The latest deluge in swathes of northern India has for the first time this year pushed the monsoon into surplus zone for the entire country. But Kolkata has so far registered a rain deficit of close to 50 per cent.

The city’s usual quota of rain between June 1 and July 13 is around 442.8mm, according to the Met office. But this year, Kolkata has received only 233.1mm of rain in this period. The deficit is 47.3 per cent.

In Kolkata, June usually sees around a dozen “rain days” and July around 18. “Rain days” are days when the Met office in Alipore records some precipitation. This year, June got 11 rain days and July so far only four.

“But the problem is not only about the lack of rain days. There has not been a single day of heavy rain this monsoon,” said G.K. Das, director, India Meteorological Department, Kolkata.

He attributed the rain deficit to the lack of low-pressure areas over the Bay of Bengal.

“So far, there has just been one low-pressure area over the Bay around June 25. Monsoon rain in lower Gangetic Bengal is dependent on a strong system over the Bay. An active monsoon trough passing through south Bengal alone is not enough to trigger heavy rain in Kolkata and adjoining areas,” said a Met official.

Forecast

The situation is likely to change though. The monsoon trough, now in the foothills of the Himalayas, is likely to descend by Saturday.

A cyclonic circulation is likely to take shape over the Bay of Bengal around Sunday and is expected to intensify into a low-pressure area in the next 48 hours. Met officials have predicted uniform rain in Kolkata from the weekend.

‘Confluence’

While south Bengal and eastern peninsular India are going through a rain deficit, north and northwestern India are in the middle of a devastating spell of rain.

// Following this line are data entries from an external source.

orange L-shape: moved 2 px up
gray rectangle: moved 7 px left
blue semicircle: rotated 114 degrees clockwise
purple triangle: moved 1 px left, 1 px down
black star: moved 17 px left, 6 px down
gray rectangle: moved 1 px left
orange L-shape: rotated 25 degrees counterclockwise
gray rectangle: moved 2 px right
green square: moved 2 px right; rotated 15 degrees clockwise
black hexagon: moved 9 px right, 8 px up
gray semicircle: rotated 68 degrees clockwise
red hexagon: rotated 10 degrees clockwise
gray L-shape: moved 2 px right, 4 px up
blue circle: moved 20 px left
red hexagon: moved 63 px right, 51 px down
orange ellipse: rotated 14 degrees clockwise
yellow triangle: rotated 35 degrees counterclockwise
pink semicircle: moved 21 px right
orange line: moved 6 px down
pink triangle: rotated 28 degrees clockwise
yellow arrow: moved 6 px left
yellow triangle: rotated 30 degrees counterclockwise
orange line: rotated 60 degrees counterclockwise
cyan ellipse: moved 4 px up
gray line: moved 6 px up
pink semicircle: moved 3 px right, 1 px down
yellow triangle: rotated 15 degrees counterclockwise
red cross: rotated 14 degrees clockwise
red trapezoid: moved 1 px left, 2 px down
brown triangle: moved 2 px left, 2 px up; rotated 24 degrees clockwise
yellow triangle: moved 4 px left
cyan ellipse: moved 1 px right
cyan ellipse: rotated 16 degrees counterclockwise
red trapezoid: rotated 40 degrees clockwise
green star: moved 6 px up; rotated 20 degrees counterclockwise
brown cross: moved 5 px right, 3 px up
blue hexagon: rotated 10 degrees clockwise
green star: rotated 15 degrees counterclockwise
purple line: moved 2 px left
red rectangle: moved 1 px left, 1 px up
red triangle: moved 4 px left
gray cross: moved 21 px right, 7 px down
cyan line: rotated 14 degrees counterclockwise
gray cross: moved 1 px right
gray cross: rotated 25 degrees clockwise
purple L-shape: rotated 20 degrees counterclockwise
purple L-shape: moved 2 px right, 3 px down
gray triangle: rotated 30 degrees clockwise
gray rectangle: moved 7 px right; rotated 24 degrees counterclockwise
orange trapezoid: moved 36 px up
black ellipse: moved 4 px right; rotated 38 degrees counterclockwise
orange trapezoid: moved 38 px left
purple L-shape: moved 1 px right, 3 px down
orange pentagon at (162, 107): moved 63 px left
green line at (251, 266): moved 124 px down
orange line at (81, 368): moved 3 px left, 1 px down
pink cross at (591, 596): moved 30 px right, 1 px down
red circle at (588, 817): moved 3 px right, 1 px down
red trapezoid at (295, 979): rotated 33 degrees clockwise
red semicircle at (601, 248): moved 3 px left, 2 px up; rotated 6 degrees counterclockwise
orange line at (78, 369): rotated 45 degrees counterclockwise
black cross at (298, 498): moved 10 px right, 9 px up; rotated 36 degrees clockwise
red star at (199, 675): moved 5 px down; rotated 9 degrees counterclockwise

A Met official at the IMD headquarters in Delhi attributed the heavy rain — which has wreaked havoc in Himachal Pradesh and created a flood-like situation in Delhi — to a “confluence” of a strong Western Disturbance and monsoon currents.

In peninsular India, the monsoon currents move from southwest to northeast. In north India, the movement is from southeast to northwest. They move from the Bay of Bengal towards Delhi.

This time, there was a Western Disturbance over northwest India. It had stopped the normal flow of monsoon currents.

“The Western Disturbance pushed the winds from west to east, whereas monsoon currents usually flow from southeast to northwest over north India. So, the two sets of winds interacted along a line. Both of them merged over northwest India. That region of friction or interaction was the region where maximum rainfall happened,” said Soma Sen Roy, an IMD spokesperson.

“The interaction peaked between Saturday and Monday. It has stopped now,” she said.

The confluence happened over not only Uttarakhand and Himachal Pradesh, but also over the plains of Rajasthan, Punjab, Haryana, western Uttar Pradesh and Delhi. So, this entire belt was battered by heavy rain.

Generally, monsoon systems form over the Bay and move northwestwards along the monsoon trough towards north India. “This time, cyclone Biparjay (which made landfall on the Gujarat coast on June 15) and the confluence of Western Disturbance and monsoon currents, both happened over northwest India. So, that region has got much more rainfall...” said Sen Roy.